In a nutshell the process works this way:

State your troubling thought. An example might be "my boss doesn't like me".  Now ask yourself these questions:

1) Is it true?

2) Can you absolutely know that it's true?

3) How do you react, what happens, when you believe that thought?

4) Who would you be without the thought?

Take your time working through each step, and record the pain associated with holding onto your troubling thought and the relief associated with letting go.

Now, turn the troubling thought around:

"My boss should like me" turns around to:

 He shouldn't like me. (This is reality.)
 I shou
ld like my boss.
 I should like myself.

Here's another example from Katie's website:

"Paul shouldn't shout at me" turns around to:

Paul should shout at me. (Obviously: In reality, he does sometimes. Am I listening?)
I shouldn't shout at Paul.
I shouldn't shout at me.
(In my head, am I playing over and over again Paul's shouting? Who's more merciful, Paul who shouted once, or me who replayed it a 100 times?)


When you first start using this process, I highly recommend that you download the worksheets and write out your troubling thoughts and the turnarounds. The writing helps to crystallize your thoughts and your pain so that you can release it.

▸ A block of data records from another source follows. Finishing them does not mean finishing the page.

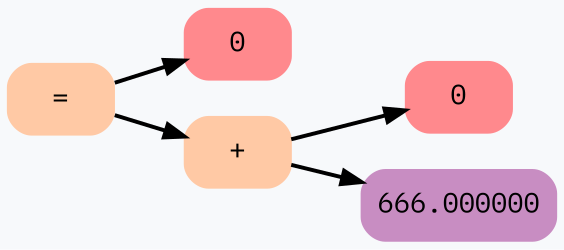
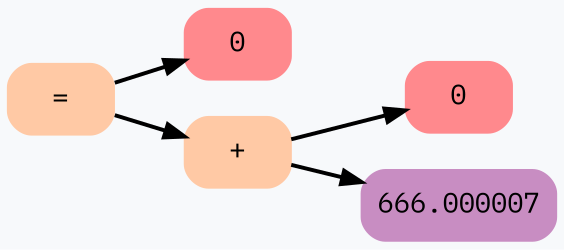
  digraph {
    bgcolor="#F7F9FB"
    rankdir=LR
    fontname="IBM Plex Mono"
    node [color="#FFC9A5" shape=Mrecord style=filled fontname="IBM Plex Mono"]
    edge [style=bold weight=1000 fontname="IBM Plex Mono"]
    n1 [label="= "]
    n2 [color="#FF898D" label="0 "]
    n3 [label="+ "]
    n4 [color="#FF898D" label="0 "]
-   n5 [color="#C88DC2" label="666.000000 "]
+   n5 [color="#C88DC2" label=666.000007]
    n1 -> n2
    n1 -> n3
    n3 -> n4
    n3 -> n5
  }
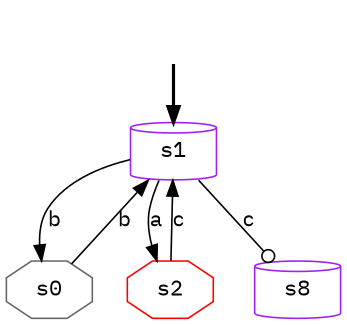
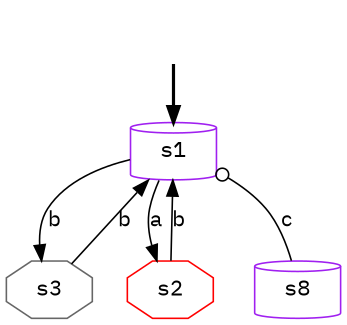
  digraph {
    fontname="IBM Plex Mono"
    node [fontname="IBM Plex Mono" color=purple shape=cylinder]
    edge [arrowhead=normal fontname="IBM Plex Mono"]
    fake [style=invisible color="" shape=""]
    s1 [root=true]
-   s3 [color=gray40 shape=octagon label=s0]
+   s3 [color=gray40 shape=octagon]
    s2 [color=red shape=octagon]
    n5 [label=s8]
    fake -> s1 [style=bold]
    s1 -> s3 [label=b]
    s1 -> s2 [label=a]
    s3 -> s1 [label=b]
-   s2 -> s1 [label=c]
-   s1 -> n5 [arrowhead=odot label=c]
+   s2 -> s1 [label=b]
+   n5 -> s1 [arrowhead=odot label=c]
  }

Another way to learn to let go is to recognize the high price we pay for holding onto troubling thoughts.  A big worry tormenting Baby Boomers these days is the concern "I need more money for my retirement".  I want to share a very personal story about the price one person paid for holding onto this thought of torture. Nineteen years ago I went to work for an incredible, vivacious, and extremely talented woman named Deborah. I watched her push herself to work an endless number of hours per week, stress herself out over work related issues, obsess over material management issues, to the point that she used food, alcohol and cigarettes to release her tensions at night and massive amounts of caffeine to get going again the next day. Our work and personal relationship deepened and she taught me many important things, like how to control inventory in a fast-paced automotive environment, and to drink Italian Margaritas.  I taught her how to finesse her memos  and that it was okay to go out to lunch in the middle of the week.  Over the years and as we grew closer, she confided her fears of running out of money when she retired.  She grew up in a poor family and never wanted to be poor again, so she drove herself to make the money she was sure she would need for her old age. When she moved to Texas and I moved to Virginia we burned up the telephone lines and remained best friends.
 
Two and a half years ago, on a beautiful July morning, she called and announced in her breezy style that she had been in bed for a week with excruciating stomach pains.  As she casually described her doctor's course of treatment, every nerve in my body went on alert.  This was the same person who never even allowed herself time for a cold or headache!  Her pain continued and three weeks later she was hospitalized and diagnosed with advanced colon and liver cancer. Three weeks after that, she passed away.  I still miss her laugh, her blond jokes, and her imitation of bacon frying.  I hate that we won't grow old sipping margaritas by the sea like she promised.  I really hate that this person who gave so much to others traded her todays for worries over her tomorrows, assuming that the tomorrows were a given. The experience left me committed to living in the present and to helping others do the same.


Let me know if this information helps you, and please remember that the time has come for you to learn to just Let GO!